After college, Robinson became a secretary and then an advertising copywriter at J. Walter Thompson in Manhattan. She met her husband when they both worked in Manhattan, even though they both attended Garden City High School. Robinson left her position at the advertising agency when she had her first child.
Robinson began working again when her youngest child was in Junior High, but this time as a writer for The Garden City News, for which she wrote features and a column and then as an assistant editor for the now defunct Garden City Leader.
“I always loved to write,” said Robinson, who was named Business Person of the Year by the Nassau County Council of Chambers of Commerce in 2005.
While at the Leader, Robinson, who said she has always loved fashion, created two fashion supplements. In the process of procuring advertisements for the supplements with the theme of song titles, Robinson got to know many of the business owners and managers, which she said prepared her to work for the Chamber.
In her time with the Chamber, its membership has tripled to become the largest community chamber on Long Island.
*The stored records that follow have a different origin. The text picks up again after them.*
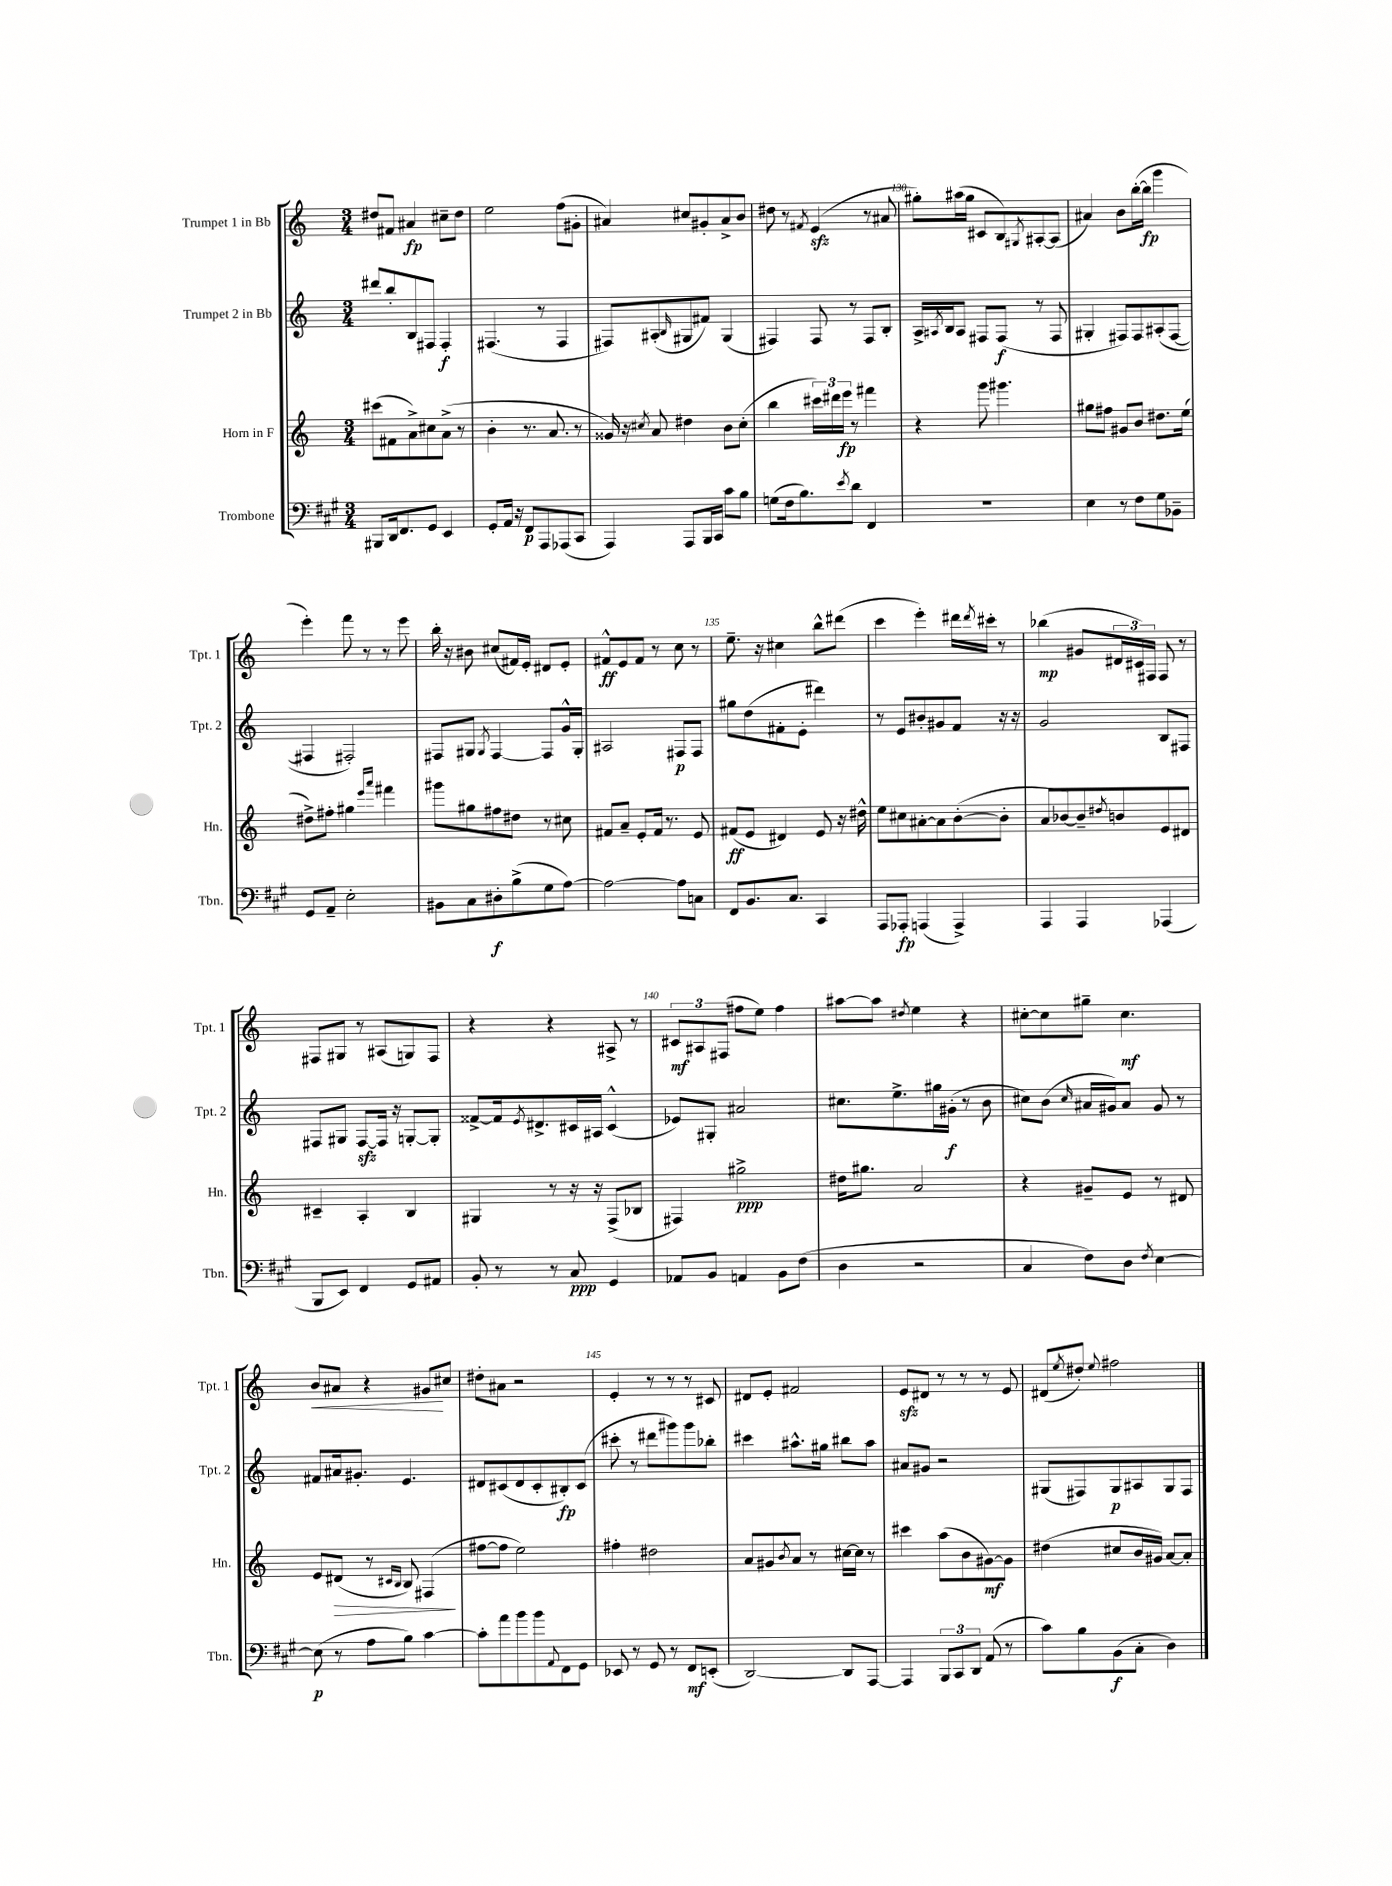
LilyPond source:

<<
\new StaffGroup <<
\new Staff = "s0" \with { instrumentName = "Trumpet 1 in Bb" shortInstrumentName = "Tpt. 1" } {
    \clef treble \key c \major \numericTimeSignature \time 3/4
    dis''8 fis'8 ais'4\fp cis''8-- dis''8 |
    e''2 f''8( gis'8-. |
    ais'4) cis''8 gis'8-. ais'8-> b'8 |
    dis''8 r8 \acciaccatura { fis'8 } e'4\sfz( r8 ais'8 |
    gis''8-.) ais''16( gis''16 cis'8 b8) \acciaccatura { gis8 } ais8~-. ais8( |
    ais'4) b'8 b''16~-.( b''16\fp g'''4 |
    e'''4-.) f'''8 r8 r8 e'''8 |
    b''16-. r16 bis'8 cis''8( fis'16) e'16-. dis'8 e'8-. |
    fis'8-^\ff e'8 fis'8 r8 c''8 r8 |
    e''8.-- r16 cis''4 b''8-^ dis'''8( |
    c'''4 e'''4-.) dis'''16 \acciaccatura { dis'''8 } cis'''16-. r8 |
    bes''4\mp( gis'8 \tuplet 3/2 { dis'16 cis'16) fis16 } fis8 r8 |
    fis8 gis8 r8 ais8( g8) fis8 |
    r4 r4 ais8-> r8 |
    \tuplet 3/2 { cis'8\mf ais8 fis8( } fis''8 e''8) fis''4 |
    ais''8~ ais''8 \acciaccatura { dis''8 } e''4 r4 |
    cis''8~-. cis''8 gis''8-- cis''4.\mf |
    b'8\< ais'8 r4 gis'8\! cis''8 |
    dis''8-. ais'8 r2 |
    e'4-. r8 r8 r8 cis'8 |
    dis'8 e'8-. fis'2 |
    e'8\sfz dis'8 r8 r8 r8 e'8 |
    dis'8( \acciaccatura { e''8 } dis''8-.) \appoggiatura { e''8 } fis''2 \bar "|." |
}
\new Staff = "s1" \with { instrumentName = "Trumpet 2 in Bb" shortInstrumentName = "Tpt. 2" } {
    \clef treble \key c \major \numericTimeSignature \time 3/4
    dis'''8 b''8-. b8 fis8 fis4-.\f |
    fis4.( r8 fis4 |
    fis8) ais8-.( \grace { b16 } gis8 fis'8) gis4( |
    fis4) fis8 r8 fis8 b8-. |
    a16-> \acciaccatura { ais8 } b16 ais8 fis8 fis8\f( r8 fis8 |
    gis4-. fis8) fis8 ais8-.( fis8~ |
    fis4 fis2-.) |
    fis8 gis8 \acciaccatura { gis8 } fis4~ fis8 g'16-^ gis16-. |
    ais2 fis8\p fis8 |
    gis''8 d''8( fis'8-. e'8-. dis'''4) |
    r8 e'8 bis'8-. gis'8 f'8 r16 r16 |
    g'2 b8 fis8 |
    fis8 gis8 fis8~\sfz fis16 r16 g8~-. g8-. |
    fisis'8~-> fisis'16 \acciaccatura { e'8 } dis'8.-> cis'16 ais16 cis'4-^( |
    ees'8) gis8-. ais'2 |
    cis''8. e''8.-> gis''16 gis'16-.\f( r8 b'8 |
    cis''8) b'8( \grace { cis''16 } ais'16 gis'16) ais'8 gis'8 r8 |
    fis'8 ais'16 gis'8.-. e'4. |
    dis'8 cis'8( dis'8 cis'8-. bis8-.\fp) cis'8( |
    cis'''8-. r8 dis'''8 gis'''8) gis'''8 bes''8-. |
    cis'''4 ais''8.-^ gis''16 bis''8 ais''8 |
    ais'8 gis'8 r2 |
    gis8( fis8) gis8\p ais8 gis8 fis8 \bar "|." |
}
\new Staff = "s2" \with { instrumentName = "Horn in F" shortInstrumentName = "Hn." } {
    \clef treble \key c \major \numericTimeSignature \time 3/4
    cis'''8( fis'8 a'8->) cis''8 a'8->( r8 |
    b'4-. r8. a'8. r8 |
    gisis'16) r16 \acciaccatura { cis''8 } a'8 dis''4 b'8 cis''8-.( |
    b''4 \tuplet 3/2 { cis'''16) dis'''16 e'''16\fp } r8 fis'''4 |
    r4 g'''8 gis'''4. |
    gis''8 fis''8 gis'8 b'8 dis''8. e''16( |
    dis''8->) fis''8-. gis''4 \grace { e'''16 a'''16 } fis'''4 |
    gis'''8 gis''8 fis''8 dis''8 r8 cis''8 |
    fis'8 a'8-- e'8-. fis'16 r8. e'8 |
    fis'8\ff( e'8 dis'4) e'8 r16 dis''16-^ |
    e''8 cis''8 ais'8~-. ais'8 b'8~-.( b'8-. |
    a'8 bes'8~) bes'8-- \acciaccatura { dis''8 } b'8 e'8 dis'8 |
    cis'4-- a4-. b4 |
    gis4 r8 r16 r16 f8->( bes8 |
    fis4) gis''2->\ppp |
    dis''16 gis''8. a'2 |
    r4 gis'8-- e'8 r8 dis'8 |
    e'8 dis'8\>( r8 \grace { cis'16 b16 } b8) fis4\!( |
    fis''8~ fis''8 e''2) |
    fis''4-. dis''2 |
    a'8 gis'8 \acciaccatura { b'8 } a'8 r8 cis''16~ cis''16 r8 |
    cis'''4 a''8( b'8 gis'8~\mf) gis'8 |
    dis''4( cis''8 b'16 gis'16) a'8~ a'8-. \bar "|." |
}
\new Staff = "s3" \with { instrumentName = "Trombone" shortInstrumentName = "Tbn." } {
    \clef bass \key a \major \numericTimeSignature \time 3/4
    bis,,8 d,16 fis,8. gis,8 e,4 |
    gis,8-. a,16 r16 fis,8\p a,,8 aes,,8( cis,8 |
    a,,4) a,,8 b,,16 cis,16 cis'8 b8 |
    g8( fis16 b8.) \acciaccatura { e'8 } d'8 fis,4 |
    R2. |
    e4 r8 fis8 gis8 bes,8-- |
    gis,8 a,8-- e2-. |
    bis,8 cis8 dis8-.\f b8->( gis8 a8~) |
    a2~ a8 c8 |
    fis,8 b,8. cis8. cis,4 |
    a,,8 aes,,8-.\fp a,,4( a,,4->) |
    a,,4 a,,4 aes,,4( |
    b,,8 e,8) fis,4 gis,8 ais,8 |
    b,8-. r8 r8 cis8\ppp gis,4 |
    aes,8 b,8 a,4 b,8 fis8( |
    d4 r2 |
    cis4 fis8) d8 \acciaccatura { fis8 } e4~ |
    e8\p( r8 a8 b8) cis'4~ |
    cis'8-. a'8 b'8 b'8 \appoggiatura { a,8 } fis,8 gis,8 |
    ees,8 r8 gis,8 r8 fis,8\mf e,8-.( |
    d,2~) d,8 a,,8~ |
    a,,4 \tuplet 3/2 { b,,8 cis,8 d,8 } a,8( r8 |
    cis'8) b8 b,8\f( cis8-. d4) \bar "|." |
}
>>
>>
\layout { \context { \Score currentBarNumber = #126 \override BarNumber.break-visibility = ##(#f #t #t) barNumberVisibility = #(every-nth-bar-number-visible 5) } }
Robinson attributes her accomplishments to hard work. She created her own motto: “You do the darn bestest you can at everything you do and once you do that, there’s not a lot more you can do.”
And despite her long hours, Robinson, a self-proclaimed bagel addict, always eats dinner with her husband, Jack, a retired computer company employee. When her three kids were growing up, they always had family dinners every night by candlelight.
Robinson has eight grandchildren, and all of her children live in different states. In her little spare time, she visits her family and relaxes on the beach by her summer house out east.
As for retirement plans, Robinson does not have any.
“I always kid around and say I’ll probably die with my head on top of my papers at my desk,” she said, in a light tone. “I think sometimes in life, you go through different phases, and it’s been a long phase with the Chamber. But I feel like you usually get a signal that you’re going to turn another corner, but I just didn’t get that signal yet.”